> [The data]:
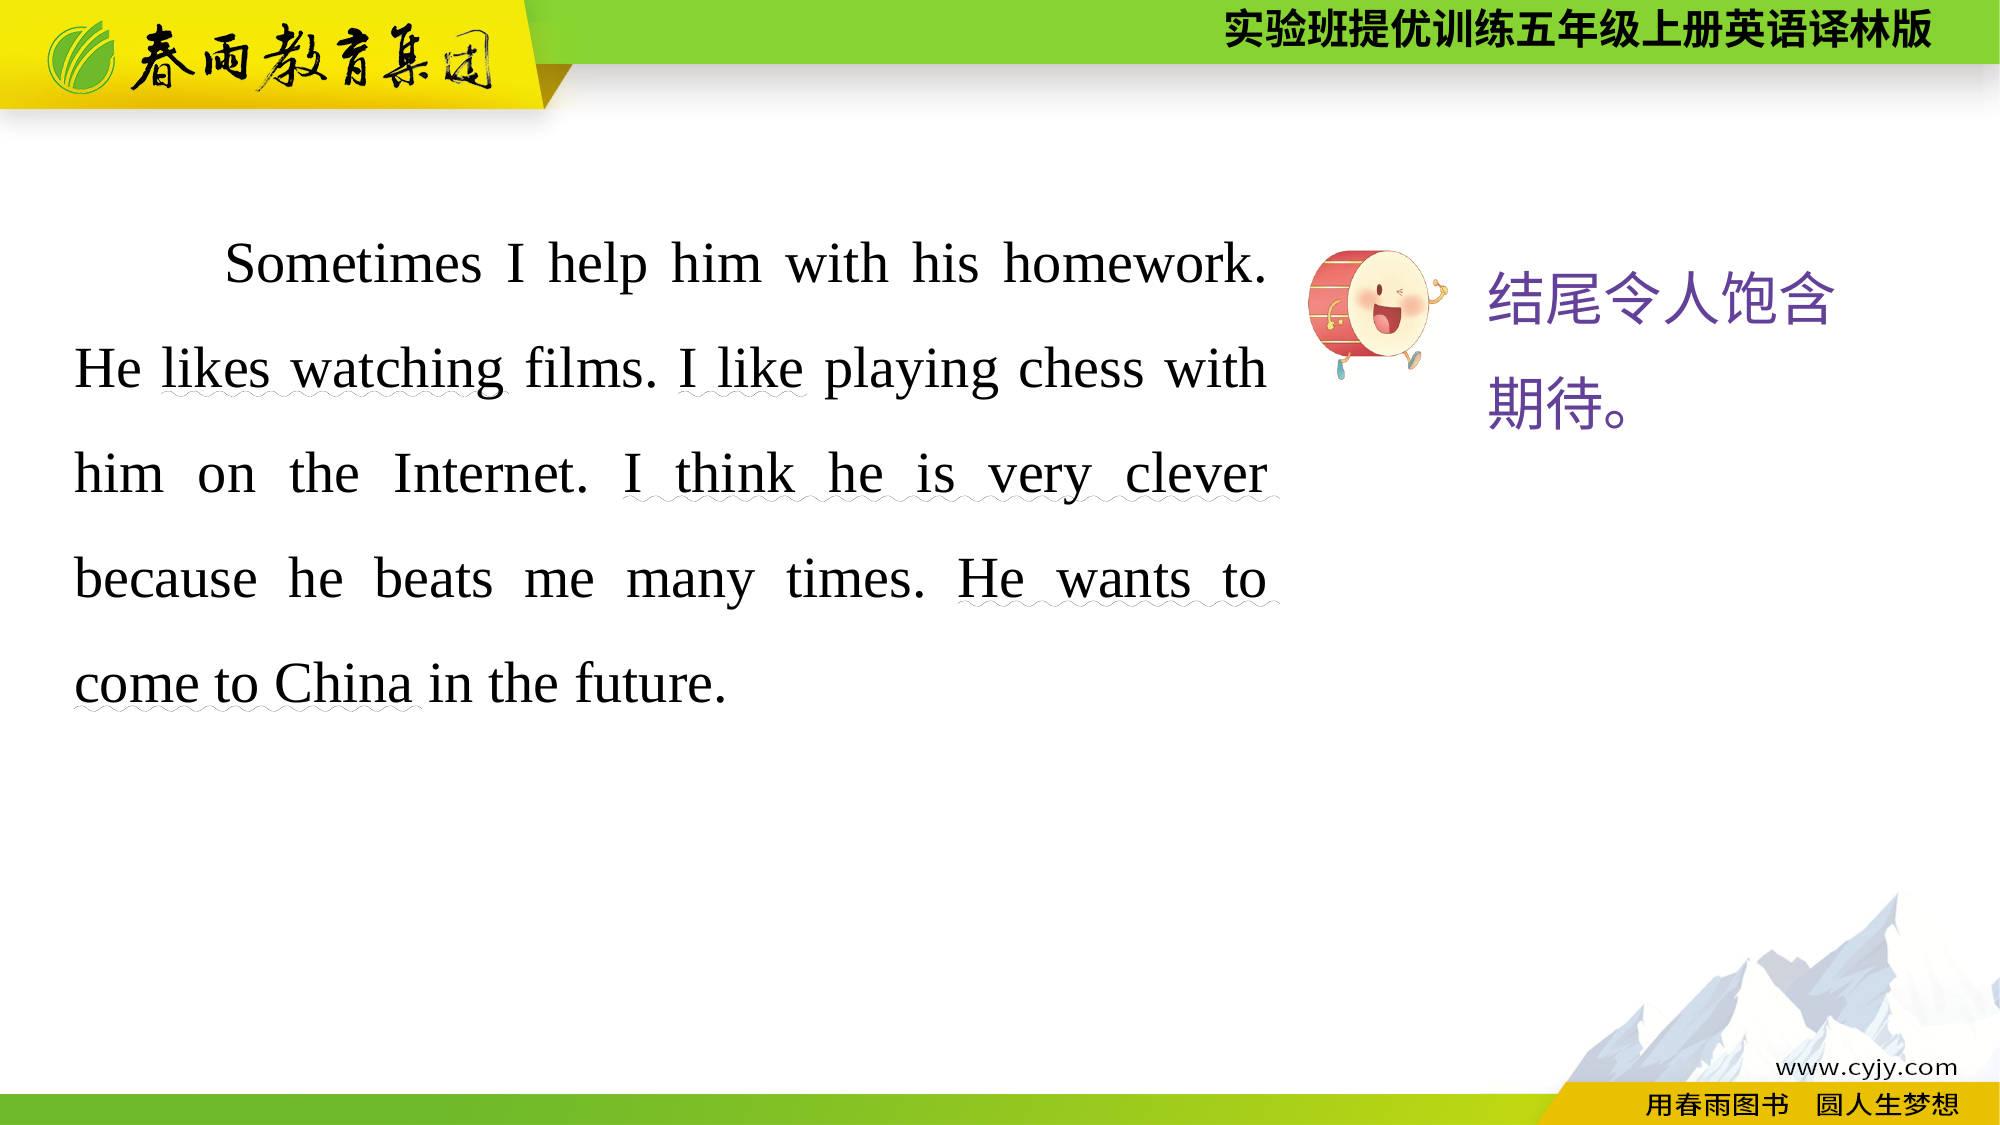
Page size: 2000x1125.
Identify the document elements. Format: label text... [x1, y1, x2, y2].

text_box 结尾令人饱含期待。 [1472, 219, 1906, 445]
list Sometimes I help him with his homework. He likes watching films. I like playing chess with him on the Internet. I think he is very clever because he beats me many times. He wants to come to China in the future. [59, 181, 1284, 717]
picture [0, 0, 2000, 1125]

* * *

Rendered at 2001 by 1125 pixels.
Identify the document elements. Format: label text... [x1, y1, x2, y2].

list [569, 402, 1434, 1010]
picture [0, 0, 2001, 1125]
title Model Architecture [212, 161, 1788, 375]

--

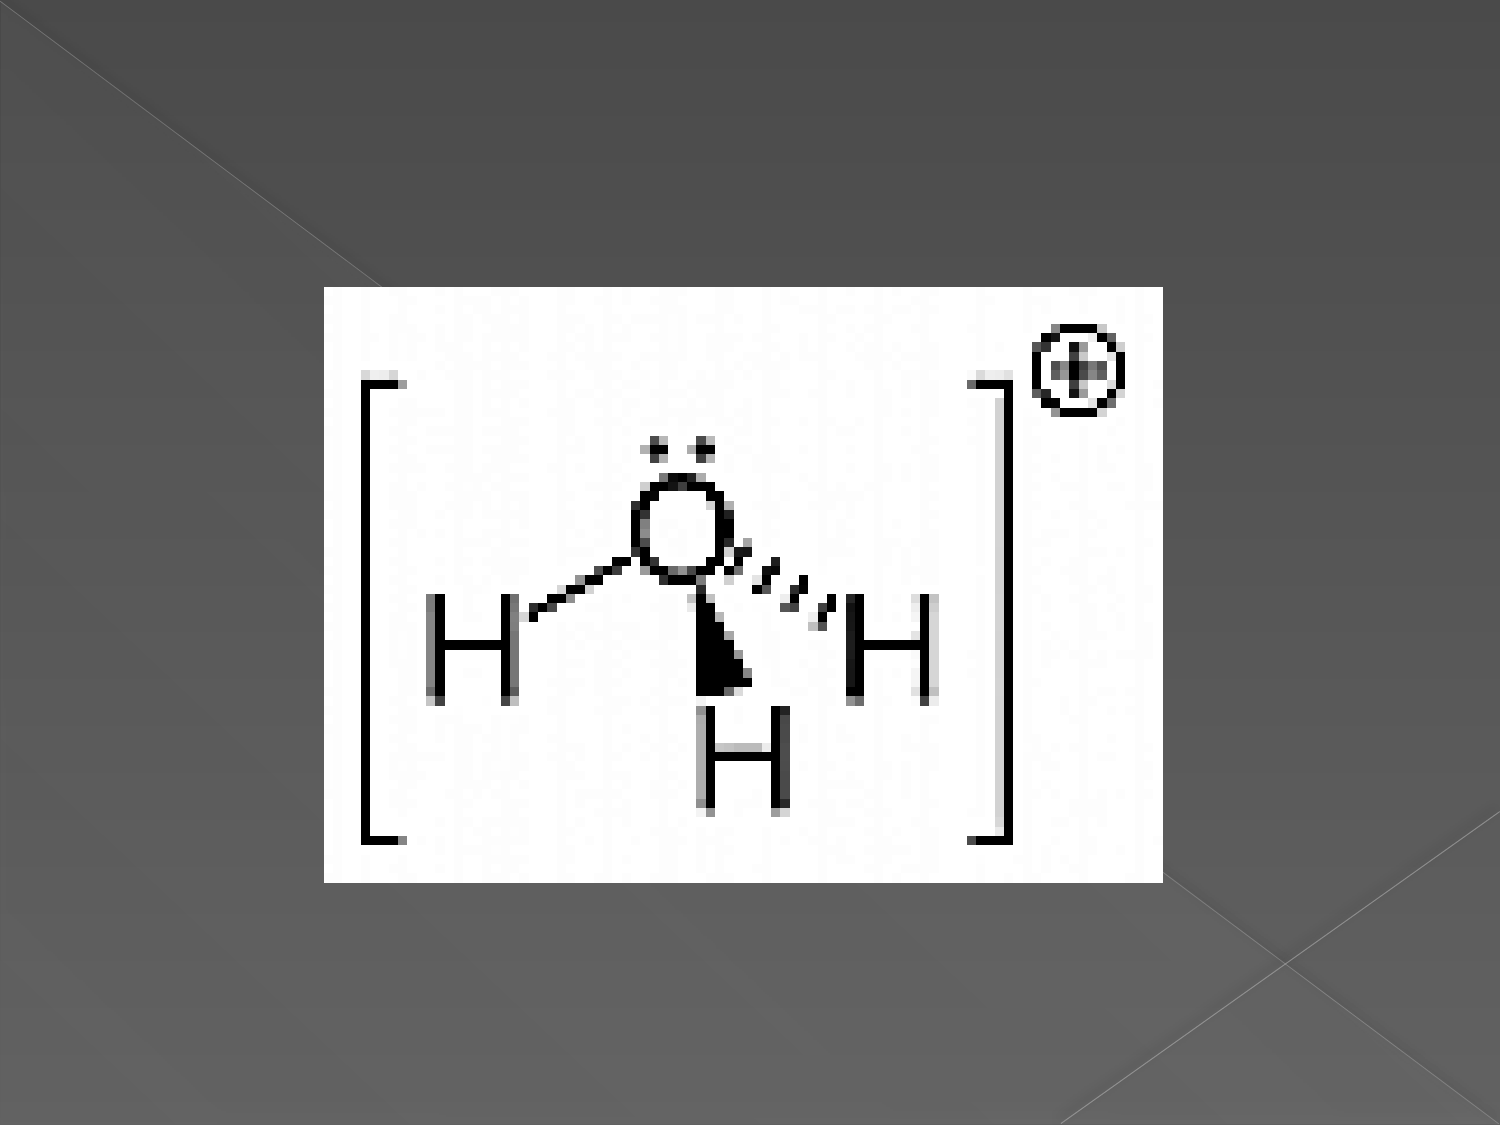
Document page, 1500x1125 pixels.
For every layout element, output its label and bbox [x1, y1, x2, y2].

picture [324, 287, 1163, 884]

> [Assigned task]: Examine the listing and count its lines containing the word "pixels". State the count alone.

> [Output]: 2